(Collection entries)
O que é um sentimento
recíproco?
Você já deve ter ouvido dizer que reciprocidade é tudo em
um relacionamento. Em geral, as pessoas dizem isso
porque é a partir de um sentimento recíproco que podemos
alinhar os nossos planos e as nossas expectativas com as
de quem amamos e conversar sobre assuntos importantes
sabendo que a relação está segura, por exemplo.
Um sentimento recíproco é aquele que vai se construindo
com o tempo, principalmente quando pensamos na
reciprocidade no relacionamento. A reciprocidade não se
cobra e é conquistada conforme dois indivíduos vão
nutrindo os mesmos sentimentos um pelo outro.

§ TASK GOAL
Go through the records above, find each line with the string "relacionamento", and copy it.

§ OUTPUT FOR THIS TASK
um relacionamento. Em geral, as pessoas dizem isso
reciprocidade no relacionamento. A reciprocidade não se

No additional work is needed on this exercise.